Stored data entries:
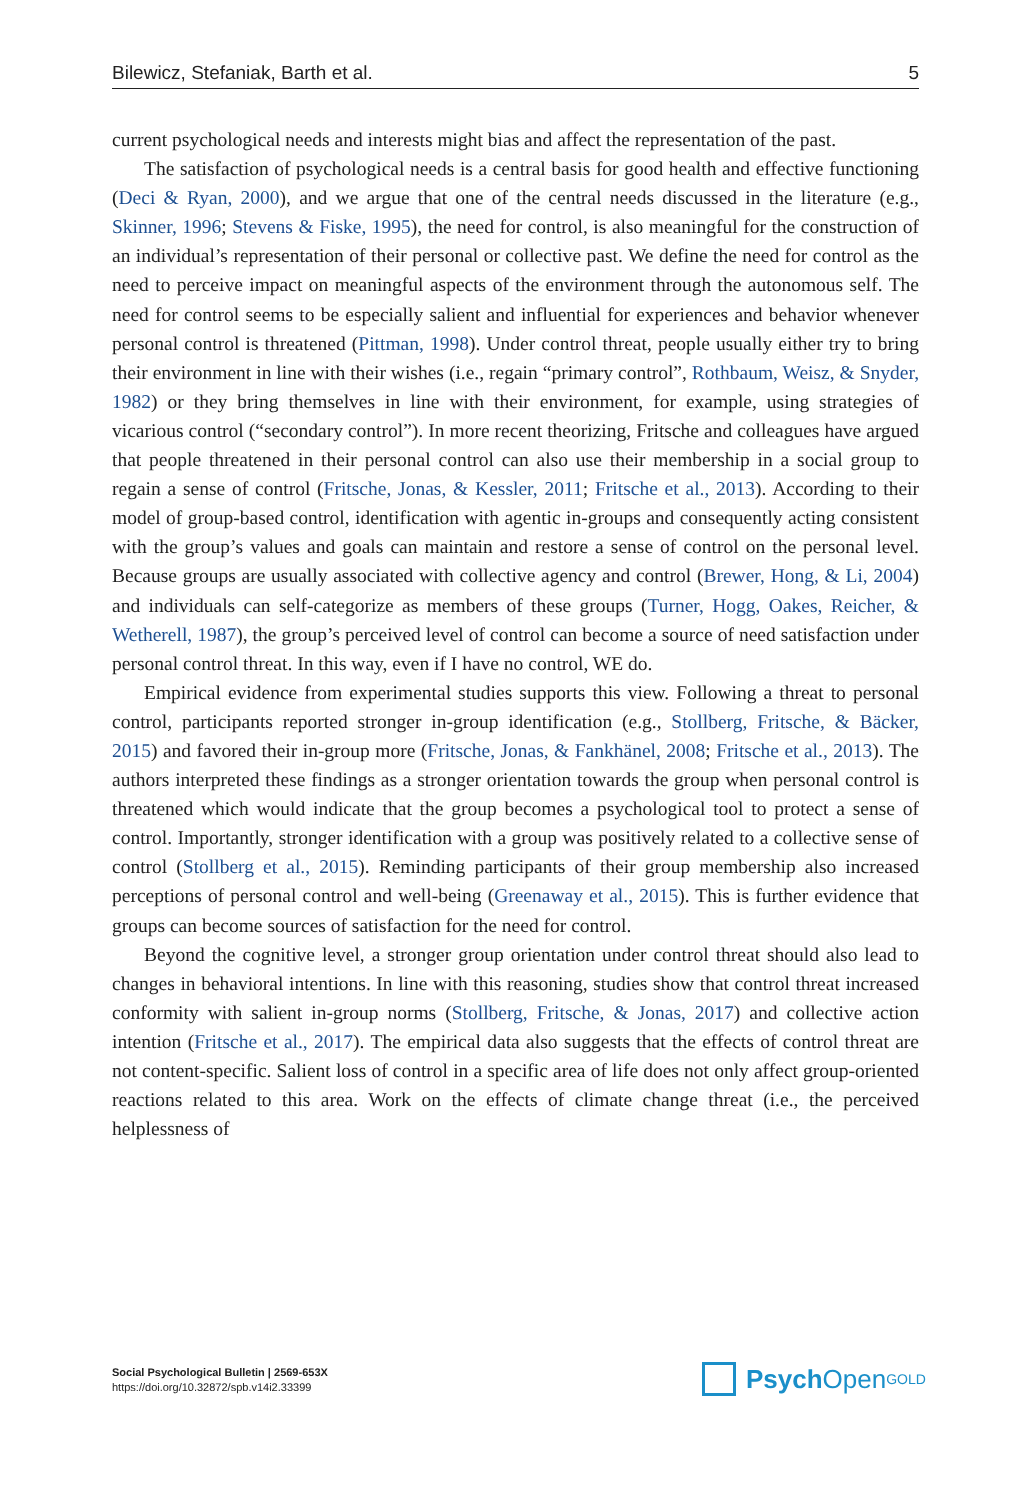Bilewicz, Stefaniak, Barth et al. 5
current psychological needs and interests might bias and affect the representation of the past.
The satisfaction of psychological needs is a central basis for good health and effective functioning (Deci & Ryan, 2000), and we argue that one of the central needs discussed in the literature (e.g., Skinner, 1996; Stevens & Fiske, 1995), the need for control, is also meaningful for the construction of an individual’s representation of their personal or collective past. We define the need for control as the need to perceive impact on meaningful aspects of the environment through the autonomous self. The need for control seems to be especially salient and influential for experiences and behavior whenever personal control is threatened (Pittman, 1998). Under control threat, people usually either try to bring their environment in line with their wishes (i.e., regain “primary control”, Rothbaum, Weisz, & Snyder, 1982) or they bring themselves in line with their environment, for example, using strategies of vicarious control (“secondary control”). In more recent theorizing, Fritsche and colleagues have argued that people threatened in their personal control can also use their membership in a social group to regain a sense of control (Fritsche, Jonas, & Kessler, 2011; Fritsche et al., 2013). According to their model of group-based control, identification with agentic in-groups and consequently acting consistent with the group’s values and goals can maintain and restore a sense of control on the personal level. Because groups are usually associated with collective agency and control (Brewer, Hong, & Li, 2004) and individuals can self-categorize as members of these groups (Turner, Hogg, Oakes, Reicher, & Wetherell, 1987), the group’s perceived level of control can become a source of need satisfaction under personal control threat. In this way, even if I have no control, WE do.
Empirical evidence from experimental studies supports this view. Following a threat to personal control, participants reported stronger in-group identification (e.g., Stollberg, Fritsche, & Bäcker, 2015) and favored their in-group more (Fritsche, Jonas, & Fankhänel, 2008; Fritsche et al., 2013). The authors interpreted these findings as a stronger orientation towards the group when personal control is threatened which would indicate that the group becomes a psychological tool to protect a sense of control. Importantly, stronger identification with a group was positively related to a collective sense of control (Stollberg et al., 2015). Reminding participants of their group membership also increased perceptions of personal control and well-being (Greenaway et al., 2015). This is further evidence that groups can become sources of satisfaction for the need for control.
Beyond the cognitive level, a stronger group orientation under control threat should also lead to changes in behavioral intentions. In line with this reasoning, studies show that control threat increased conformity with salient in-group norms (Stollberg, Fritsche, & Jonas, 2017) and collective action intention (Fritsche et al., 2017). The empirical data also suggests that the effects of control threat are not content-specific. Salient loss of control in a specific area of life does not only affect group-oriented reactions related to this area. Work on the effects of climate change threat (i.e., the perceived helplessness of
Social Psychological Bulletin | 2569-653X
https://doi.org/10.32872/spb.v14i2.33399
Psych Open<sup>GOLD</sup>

◆ Task prompt ◆
All lines from the start of the entries above through the line containing "current psychological needs" are to be given again exactly; the pictures are not.

◆ Task answer ◆
Bilewicz, Stefaniak, Barth et al. 5
current psychological needs and interests might bias and affect the representation of the past.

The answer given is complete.